**YOUR OBJECTIVE**. Pictures in the data should be dropped; transcribe exactly the lines from the one that has "How to File Your Claim" through the one that has "Ethically made diamonds with the same".

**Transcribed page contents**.
◇ ◇ ◇ ◇ ◇
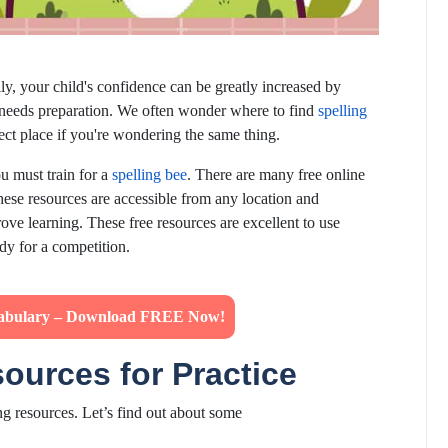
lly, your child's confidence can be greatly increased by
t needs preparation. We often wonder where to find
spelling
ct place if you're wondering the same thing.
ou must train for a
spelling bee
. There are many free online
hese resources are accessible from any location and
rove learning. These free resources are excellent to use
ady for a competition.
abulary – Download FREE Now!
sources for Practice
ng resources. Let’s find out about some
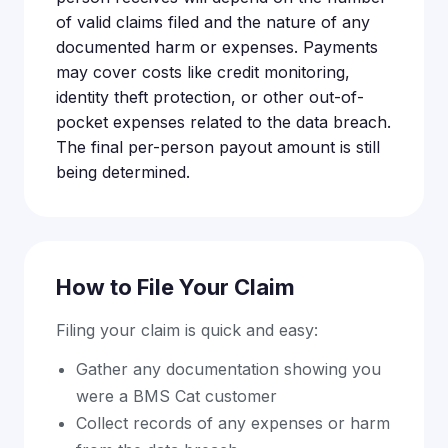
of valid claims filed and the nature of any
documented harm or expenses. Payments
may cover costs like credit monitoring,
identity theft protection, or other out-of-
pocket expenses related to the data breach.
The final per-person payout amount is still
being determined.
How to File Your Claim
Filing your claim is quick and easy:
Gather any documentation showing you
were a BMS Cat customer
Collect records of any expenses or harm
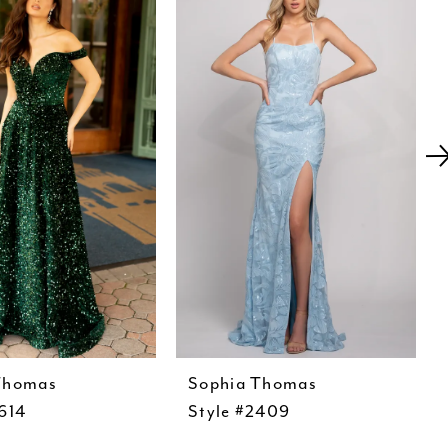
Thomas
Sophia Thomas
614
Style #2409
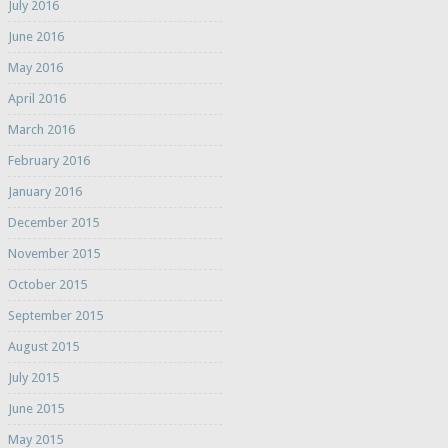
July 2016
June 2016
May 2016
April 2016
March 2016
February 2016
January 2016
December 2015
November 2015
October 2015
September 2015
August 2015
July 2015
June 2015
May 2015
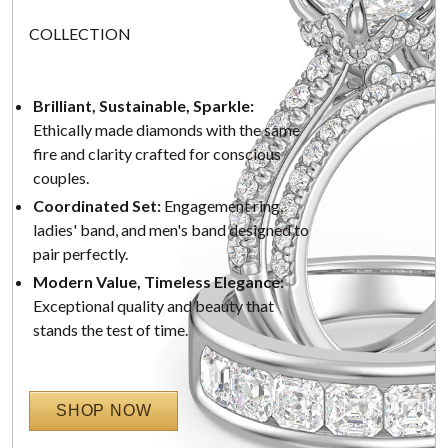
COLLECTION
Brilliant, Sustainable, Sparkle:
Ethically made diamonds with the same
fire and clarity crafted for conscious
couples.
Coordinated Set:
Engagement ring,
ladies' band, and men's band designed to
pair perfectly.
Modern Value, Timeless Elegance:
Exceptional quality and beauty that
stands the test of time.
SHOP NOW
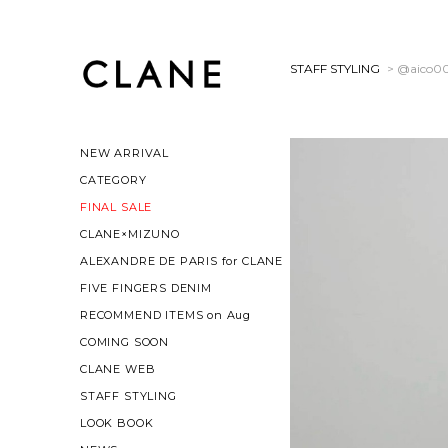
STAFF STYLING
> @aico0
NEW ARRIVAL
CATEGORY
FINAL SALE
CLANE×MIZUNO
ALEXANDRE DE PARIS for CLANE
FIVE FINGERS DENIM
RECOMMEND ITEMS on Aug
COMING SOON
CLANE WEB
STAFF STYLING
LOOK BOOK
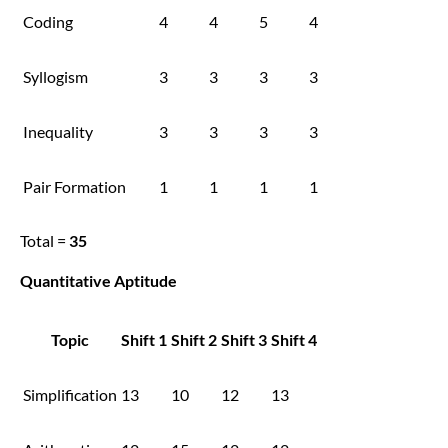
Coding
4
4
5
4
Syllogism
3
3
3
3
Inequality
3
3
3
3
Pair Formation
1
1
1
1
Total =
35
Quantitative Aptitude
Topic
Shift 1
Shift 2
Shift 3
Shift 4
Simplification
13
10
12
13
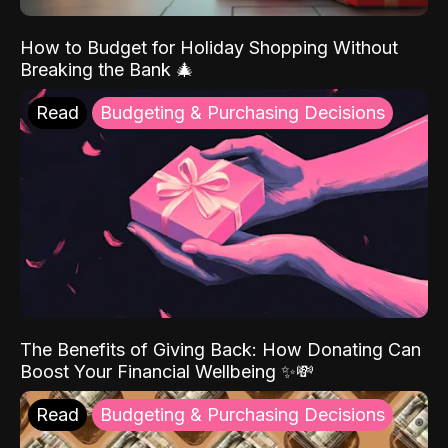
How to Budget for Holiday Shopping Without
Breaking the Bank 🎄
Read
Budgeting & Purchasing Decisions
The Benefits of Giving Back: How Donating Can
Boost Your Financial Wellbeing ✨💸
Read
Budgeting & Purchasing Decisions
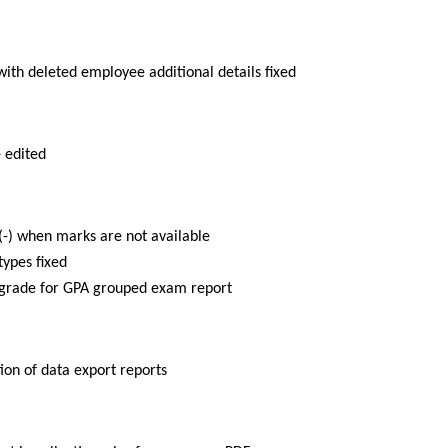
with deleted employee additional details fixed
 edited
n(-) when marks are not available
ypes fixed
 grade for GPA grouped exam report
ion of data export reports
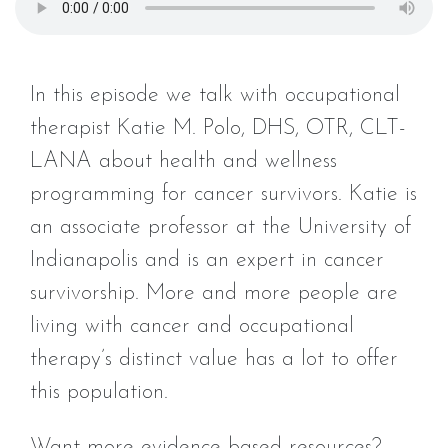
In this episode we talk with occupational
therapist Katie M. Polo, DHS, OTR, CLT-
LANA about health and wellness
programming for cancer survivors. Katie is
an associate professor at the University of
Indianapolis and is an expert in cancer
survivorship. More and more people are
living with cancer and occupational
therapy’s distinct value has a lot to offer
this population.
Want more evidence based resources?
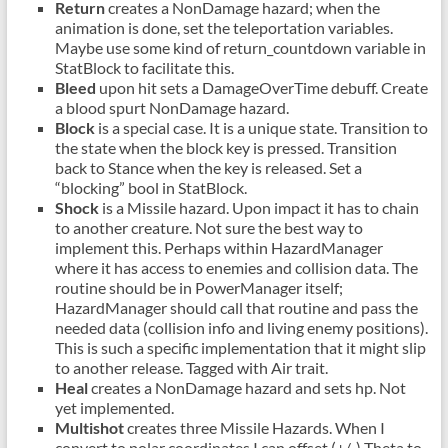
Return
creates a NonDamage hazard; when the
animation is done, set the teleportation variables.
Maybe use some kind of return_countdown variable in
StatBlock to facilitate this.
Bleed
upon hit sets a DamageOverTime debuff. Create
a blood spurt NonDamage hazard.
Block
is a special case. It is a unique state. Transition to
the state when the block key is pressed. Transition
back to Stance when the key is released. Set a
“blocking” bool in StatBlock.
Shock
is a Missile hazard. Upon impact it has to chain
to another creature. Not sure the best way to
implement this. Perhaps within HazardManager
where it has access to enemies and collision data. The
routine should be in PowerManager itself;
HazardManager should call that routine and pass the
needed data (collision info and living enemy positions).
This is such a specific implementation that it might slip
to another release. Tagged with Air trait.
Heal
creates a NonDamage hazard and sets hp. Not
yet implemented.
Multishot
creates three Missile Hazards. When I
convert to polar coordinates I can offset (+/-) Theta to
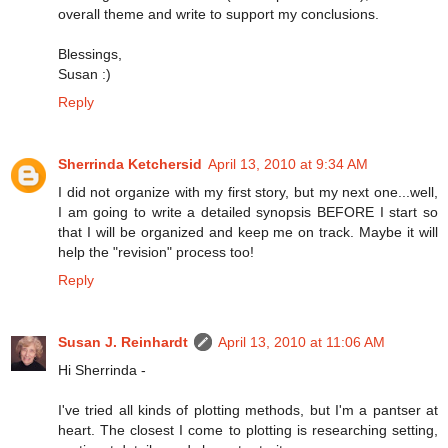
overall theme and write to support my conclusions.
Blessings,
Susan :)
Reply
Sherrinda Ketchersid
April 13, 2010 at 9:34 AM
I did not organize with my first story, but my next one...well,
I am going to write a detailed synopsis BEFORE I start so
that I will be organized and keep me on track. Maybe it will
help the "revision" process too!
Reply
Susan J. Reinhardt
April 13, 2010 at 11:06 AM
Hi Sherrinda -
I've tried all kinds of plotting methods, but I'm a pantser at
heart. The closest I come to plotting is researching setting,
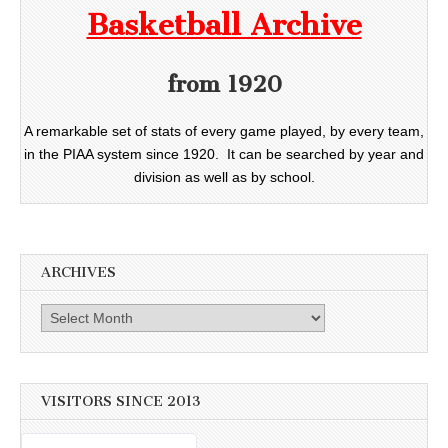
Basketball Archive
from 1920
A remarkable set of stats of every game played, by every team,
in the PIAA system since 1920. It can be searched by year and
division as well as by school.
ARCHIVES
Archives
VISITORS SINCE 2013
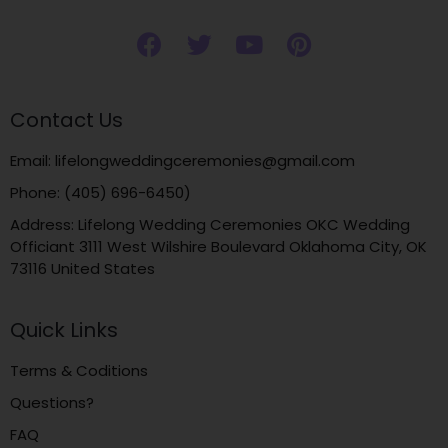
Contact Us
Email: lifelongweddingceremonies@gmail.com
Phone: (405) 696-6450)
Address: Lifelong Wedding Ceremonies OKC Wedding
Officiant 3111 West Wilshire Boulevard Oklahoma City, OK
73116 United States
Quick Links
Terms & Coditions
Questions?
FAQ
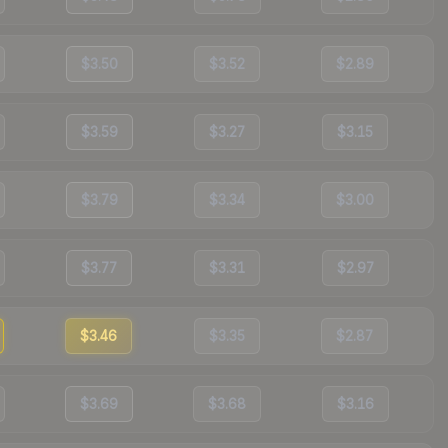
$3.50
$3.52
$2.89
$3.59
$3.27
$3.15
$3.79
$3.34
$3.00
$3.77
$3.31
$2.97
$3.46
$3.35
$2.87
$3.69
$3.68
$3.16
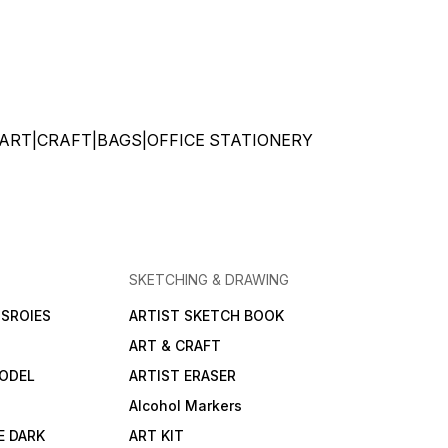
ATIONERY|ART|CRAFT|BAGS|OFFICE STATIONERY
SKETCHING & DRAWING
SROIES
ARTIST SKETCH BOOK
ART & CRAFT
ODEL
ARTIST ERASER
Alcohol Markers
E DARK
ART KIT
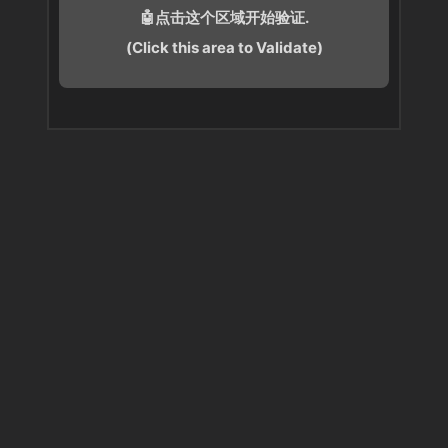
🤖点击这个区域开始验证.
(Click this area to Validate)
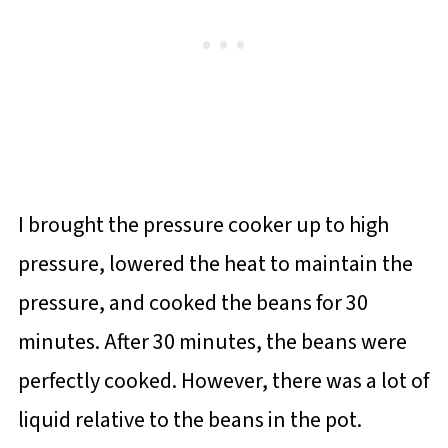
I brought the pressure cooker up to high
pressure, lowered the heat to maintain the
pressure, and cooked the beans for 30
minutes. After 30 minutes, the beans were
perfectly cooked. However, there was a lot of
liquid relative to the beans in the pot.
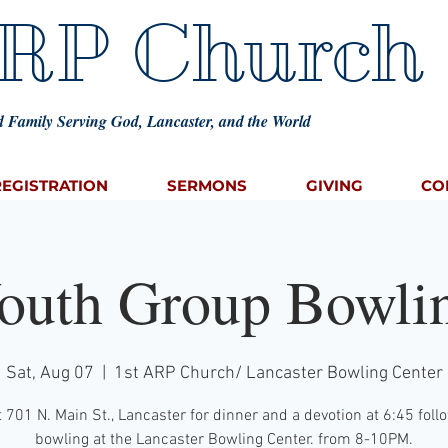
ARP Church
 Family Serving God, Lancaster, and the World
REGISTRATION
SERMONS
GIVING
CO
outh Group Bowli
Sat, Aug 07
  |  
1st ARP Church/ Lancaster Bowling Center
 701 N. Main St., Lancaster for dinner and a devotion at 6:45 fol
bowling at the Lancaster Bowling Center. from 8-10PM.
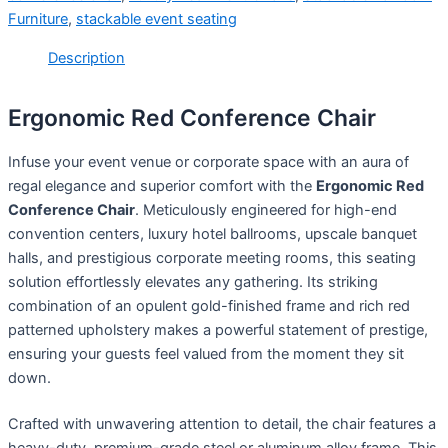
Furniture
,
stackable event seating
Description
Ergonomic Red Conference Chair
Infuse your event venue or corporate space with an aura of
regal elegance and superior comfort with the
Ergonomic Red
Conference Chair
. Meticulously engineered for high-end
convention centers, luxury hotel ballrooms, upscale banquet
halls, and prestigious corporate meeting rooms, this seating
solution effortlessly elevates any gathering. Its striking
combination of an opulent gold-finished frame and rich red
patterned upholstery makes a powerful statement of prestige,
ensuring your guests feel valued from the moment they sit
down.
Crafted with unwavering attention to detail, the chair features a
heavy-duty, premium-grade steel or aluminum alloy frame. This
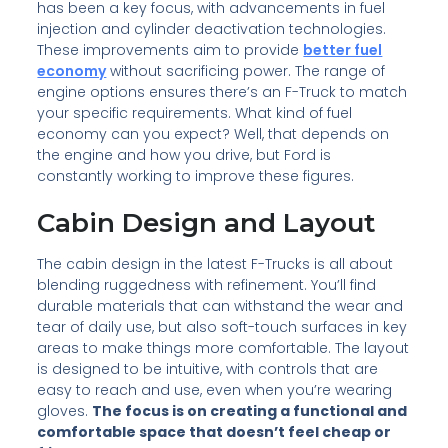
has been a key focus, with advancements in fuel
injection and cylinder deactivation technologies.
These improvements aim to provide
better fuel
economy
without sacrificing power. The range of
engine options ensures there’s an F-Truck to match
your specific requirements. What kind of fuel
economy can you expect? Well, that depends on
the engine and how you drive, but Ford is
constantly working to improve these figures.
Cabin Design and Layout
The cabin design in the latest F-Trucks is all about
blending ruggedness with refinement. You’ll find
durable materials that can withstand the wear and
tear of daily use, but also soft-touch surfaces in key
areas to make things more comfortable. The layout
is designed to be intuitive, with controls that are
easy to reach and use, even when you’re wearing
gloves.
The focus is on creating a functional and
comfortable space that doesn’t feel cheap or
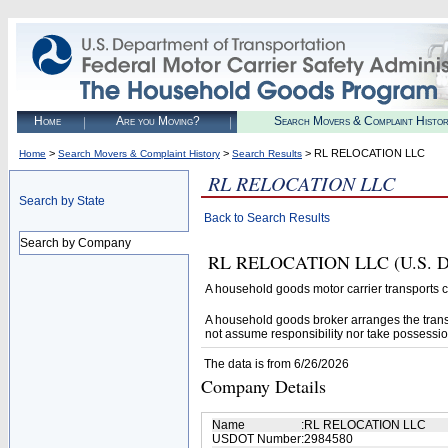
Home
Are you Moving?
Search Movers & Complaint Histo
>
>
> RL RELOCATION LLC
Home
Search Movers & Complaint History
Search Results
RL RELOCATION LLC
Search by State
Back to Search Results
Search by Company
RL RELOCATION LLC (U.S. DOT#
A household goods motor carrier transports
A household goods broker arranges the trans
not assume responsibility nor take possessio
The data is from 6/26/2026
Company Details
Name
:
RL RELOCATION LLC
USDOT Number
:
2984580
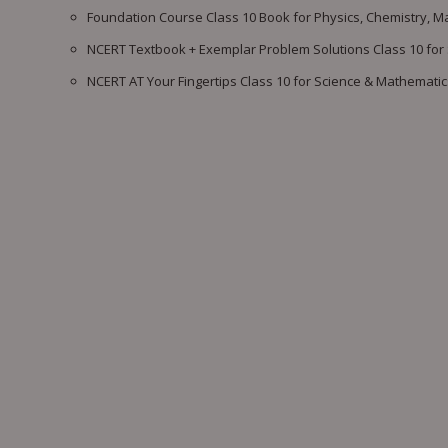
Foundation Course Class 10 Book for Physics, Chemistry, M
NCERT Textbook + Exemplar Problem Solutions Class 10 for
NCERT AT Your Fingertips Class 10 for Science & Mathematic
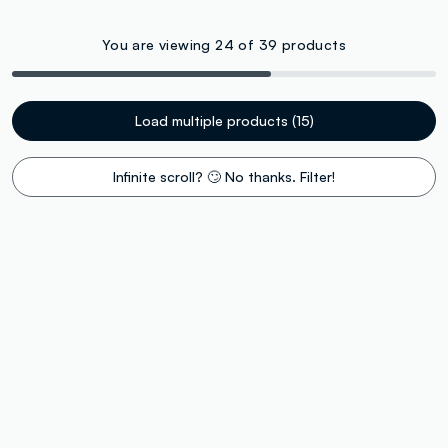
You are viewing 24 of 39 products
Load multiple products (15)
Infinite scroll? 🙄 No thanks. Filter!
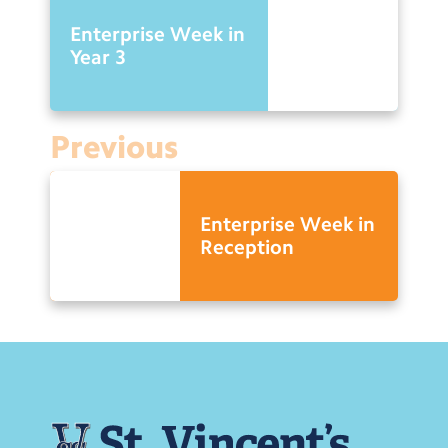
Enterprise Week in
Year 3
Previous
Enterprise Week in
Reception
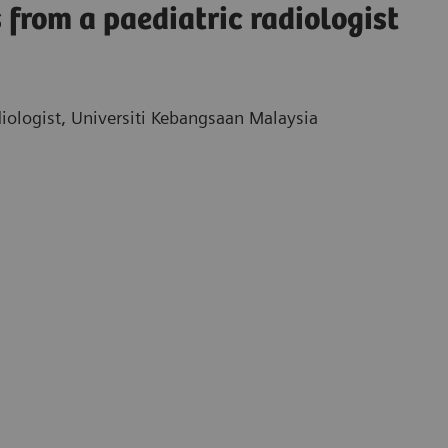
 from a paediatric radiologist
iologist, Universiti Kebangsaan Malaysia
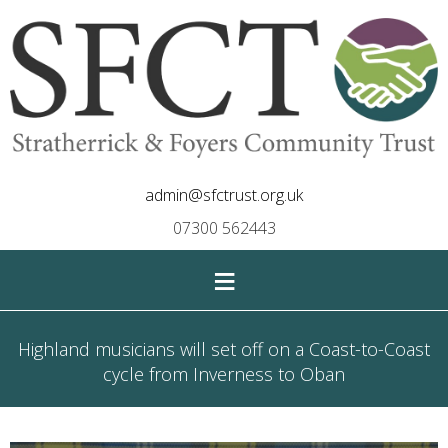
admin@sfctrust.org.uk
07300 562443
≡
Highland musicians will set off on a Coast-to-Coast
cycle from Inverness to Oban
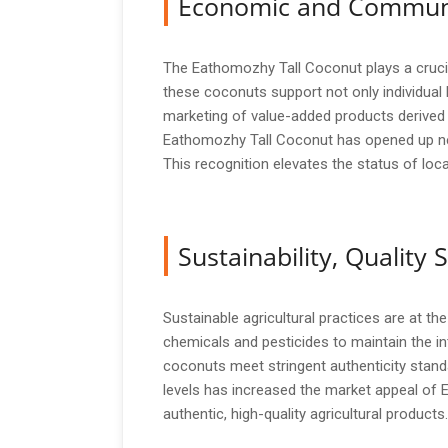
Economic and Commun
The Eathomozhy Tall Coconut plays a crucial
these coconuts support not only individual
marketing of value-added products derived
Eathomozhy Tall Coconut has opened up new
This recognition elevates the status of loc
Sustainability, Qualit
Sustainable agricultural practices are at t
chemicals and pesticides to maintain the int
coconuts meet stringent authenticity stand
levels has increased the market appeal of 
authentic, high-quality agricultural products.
◇ ◇ ◇ ◇ ◇
**ANSWER TO THIS EXERCISE**.
How to File Your Claim
Filing your claim is quick and easy:
Gather any documentation showing you
were a BMS Cat customer
Collect records of any expenses or harm
Thomas
Sophia Thomas
614
Style #2409
July 2016
June 2016
May 2016
April 2016
March 2016
February 2016
January 2016
December 2015
November 2015
October 2015
September 2015
August 2015
July 2015
June 2015
May 2015
COLLECTION
Brilliant, Sustainable, Sparkle:
Ethically made diamonds with the same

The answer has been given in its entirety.